Excerpt provided:
\name{envelope}
\alias{envelope}
\title{
Confidence Envelopes for Curves
}
\description{
This function calculates overall and pointwise confidence envelopes for a 
curve based on bootstrap replicates of the curve evaluated at a number of
fixed points.
}
\usage{
envelope(boot.out = NULL, mat = NULL, level = 0.95, index = 1:ncol(mat))
}
\arguments{
\item{boot.out}{
An object of class \code{"boot"} for which \code{boot.out$t} contains the replicates
of the curve at a number of fixed points.
}
\item{mat}{
A matrix of bootstrap replicates of the values of the curve at a number of
fixed points.  This is a required argument if \code{boot.out} is not supplied
and is set to \code{boot.out$t} otherwise.
}
\item{level}{
The confidence level of the envelopes required.  The default is to
find 95\% confidence envelopes.  It can be a scalar or a vector of length 2.  
If it is scalar then both the pointwise and the overall
envelopes are found at that level.  If is a vector then the first element gives 
the level for the pointwise envelope and the second gives the level for the
overall envelope.
}
\item{index}{
The numbers of the columns of \code{mat} which contain the bootstrap replicates.
This can be used to ensure that other statistics which may have been calculated
in the bootstrap are not considered as values of the function.
}}
\value{
A list with the following components :



\item{point}{
A matrix with two rows corresponding to the values of the upper and lower
pointwise confidence envelope at the same points as the bootstrap replicates
were calculated.
}
\item{overall}{
A matrix similar to \code{point} but containing the envelope which controls the
overall error.
}
\item{k.pt}{
The quantiles used for the pointwise envelope.
}
\item{err.pt}{
A vector with two components, the first gives the pointwise error rate for the
pointwise envelope, and the second the overall error rate for that envelope.
}
\item{k.ov}{
The quantiles used for the overall envelope.
}
\item{err.ov}{
A vector with two components, the first gives the pointwise error rate for the
overall envelope, and the second the overall error rate for that envelope.
}
\item{err.nom}{
A vector of length 2 giving the nominal error rates for the pointwise and the
overall envelopes.

Dataset excerpt:
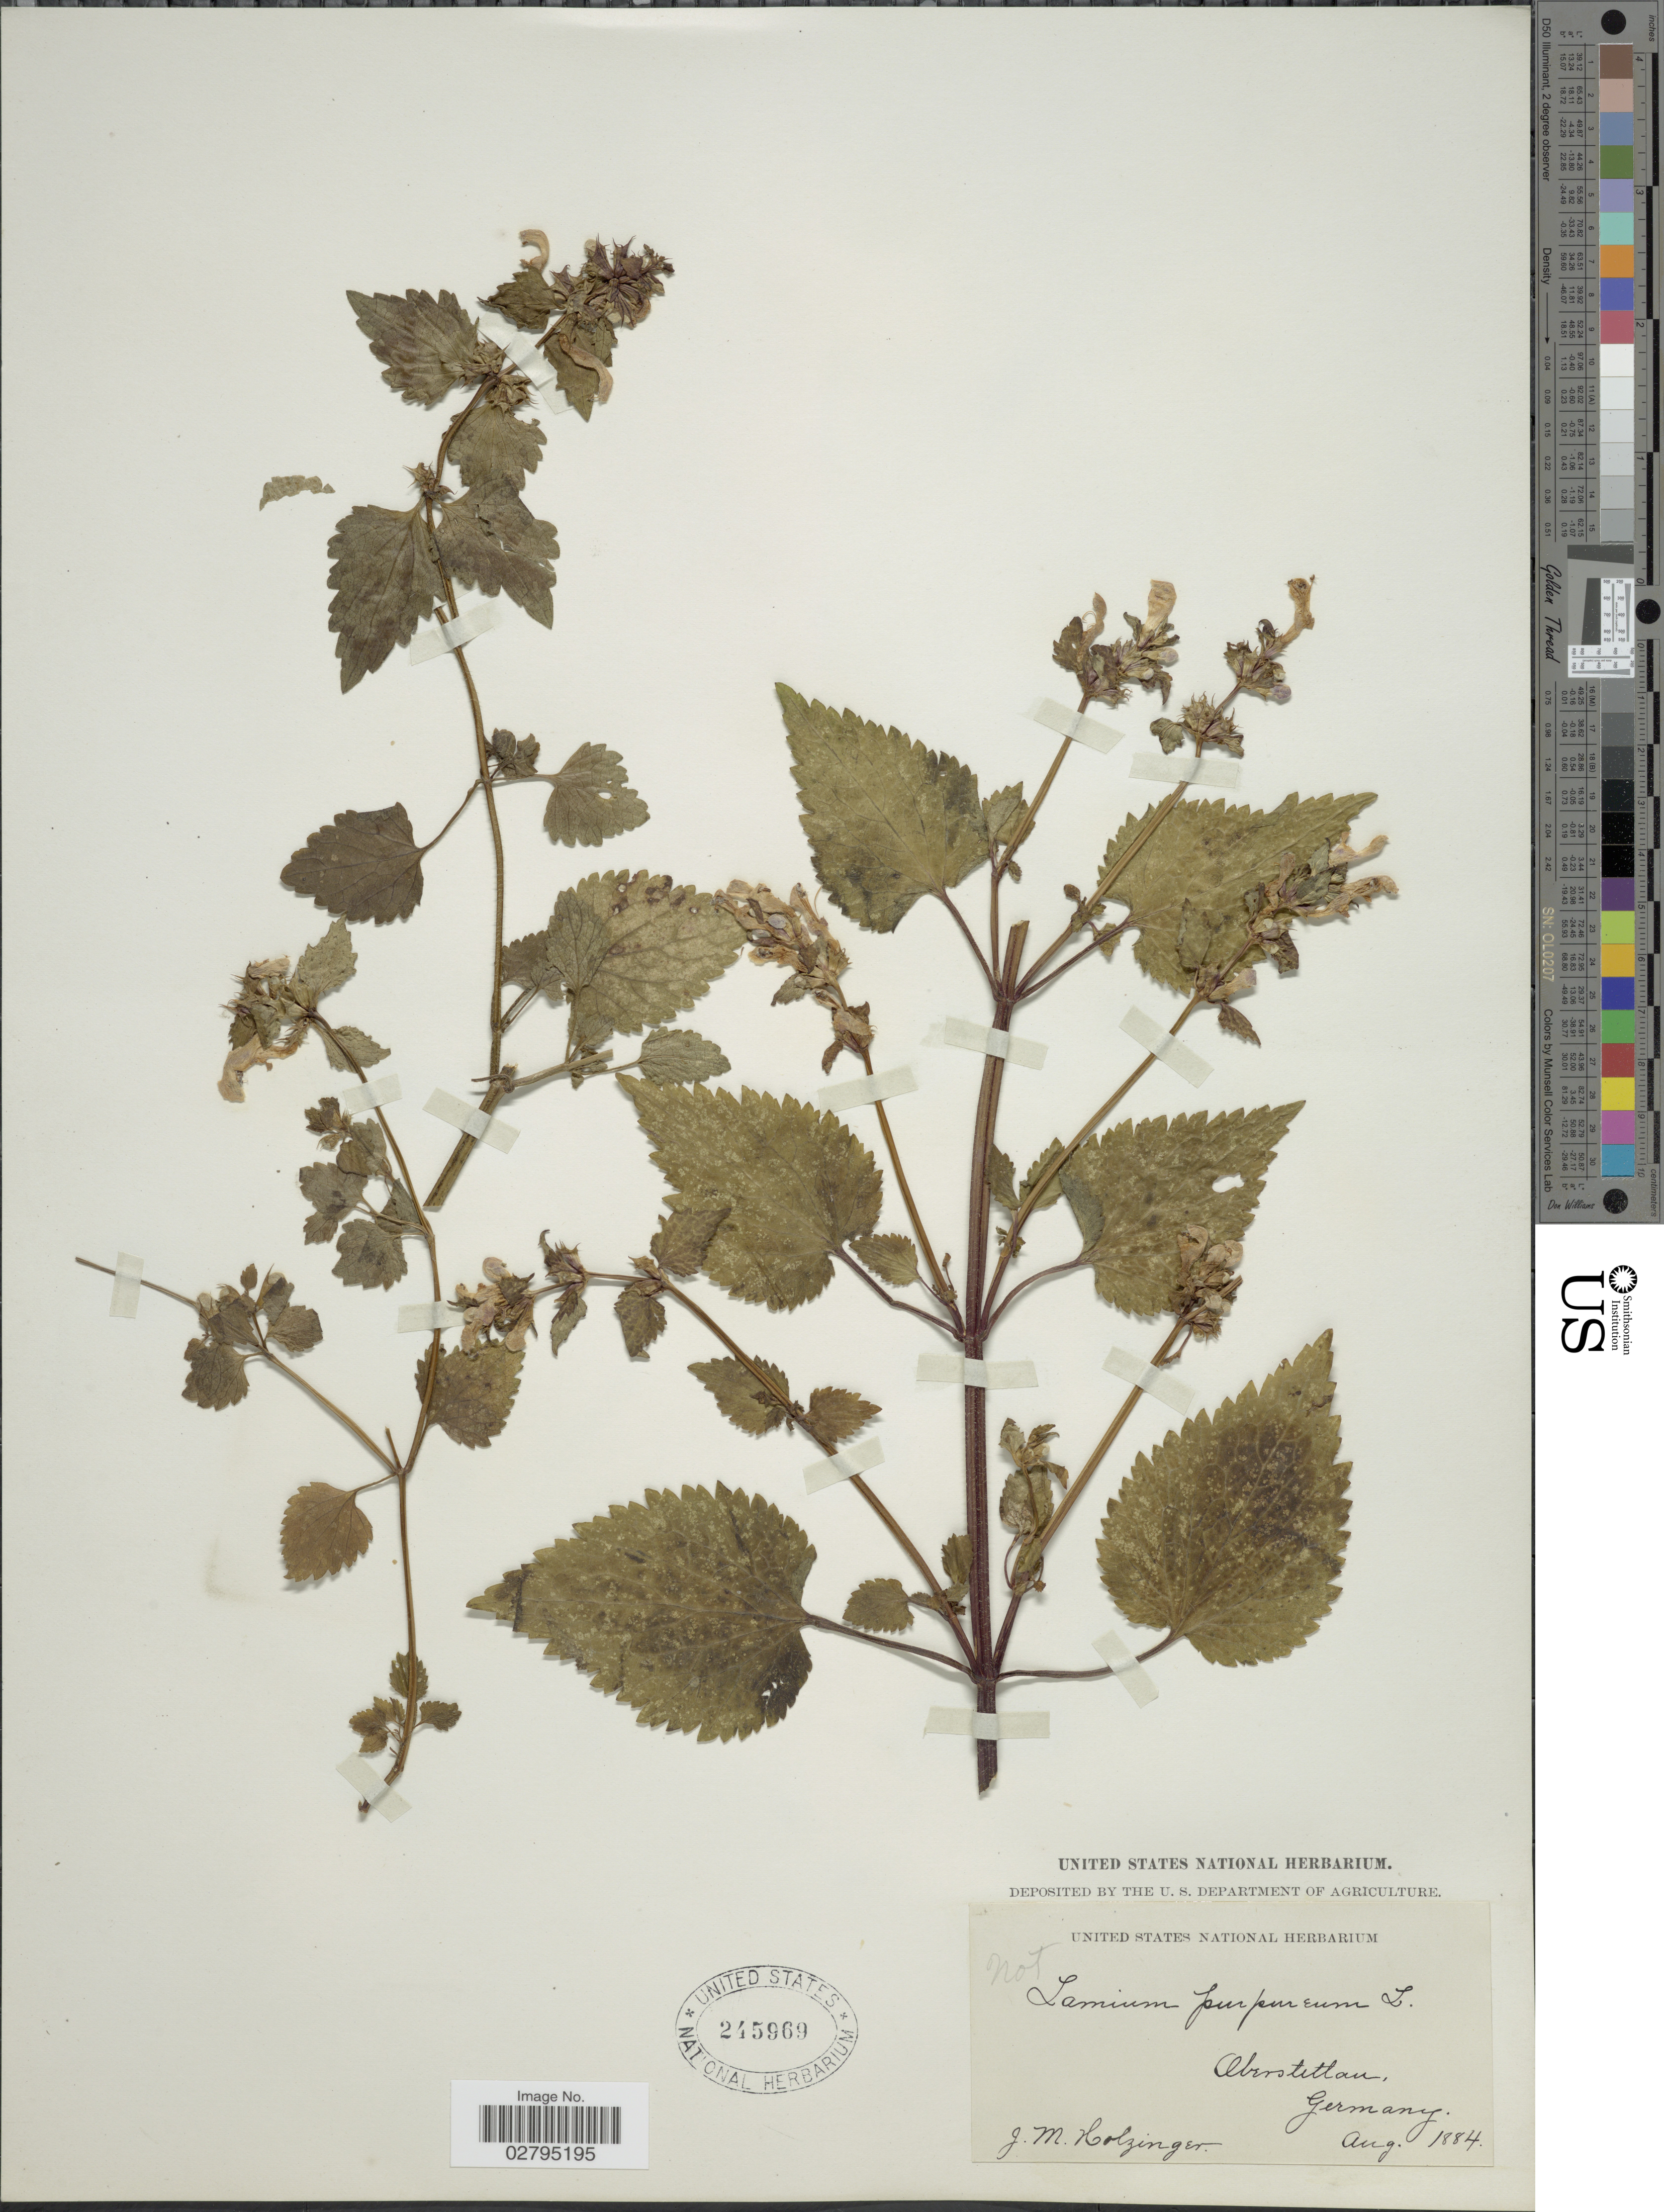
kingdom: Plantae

Instruction: Can you write the next part of the help page for the envelope function, starting right after the last line shown?

Result of this task:
}}
\details{
The pointwise envelope is found by simply looking at the quantiles of the
replicates at each point.  The overall error for that envelope is then
calculated using equation (4.17) of Davison and Hinkley (1997).  A sequence
of pointwise envelopes is then found until one of them has overall error
approximately equal to the level required.  If no such envelope can be
found then the envelope returned will just contain the extreme values of each
column of \code{mat}.
}
\references{
Davison, A.C. and Hinkley, D.V. (1997) 
\emph{Bootstrap Methods and Their Application}. Cambridge University Press.
}
\seealso{
\code{\link{boot}}, \code{\link{boot.ci}}
}
\examples{
# Testing whether the final series of measurements of the gravity data
# may come from a normal distribution.  This is done in Examples 4.7 
# and 4.8 of Davison and Hinkley (1997).
grav1 <- gravity$g[gravity$series == 8]
grav.z <- (grav1 - mean(grav1))/sqrt(var(grav1))
grav.gen <- function(dat, mle) rnorm(length(dat))
grav.qqboot <- boot(grav.z, sort, R = 999, sim = "parametric",
                    ran.gen = grav.gen)
grav.qq <- qqnorm(grav.z, plot.it = FALSE)
grav.qq <- lapply(grav.qq, sort)
plot(grav.qq, ylim = c(-3.5, 3.5), ylab = "Studentized Order Statistics",
     xlab = "Normal Quantiles")
grav.env <- envelope(grav.qqboot, level = 0.9)
lines(grav.qq$x, grav.env$point[1, ], lty = 4)
lines(grav.qq$x, grav.env$point[2, ], lty = 4)
lines(grav.qq$x, grav.env$overall[1, ], lty = 1)
lines(grav.qq$x, grav.env$overall[2, ], lty = 1)
}
\keyword{dplot}
\keyword{htest}
% Converted by Sd2Rd version 1.15.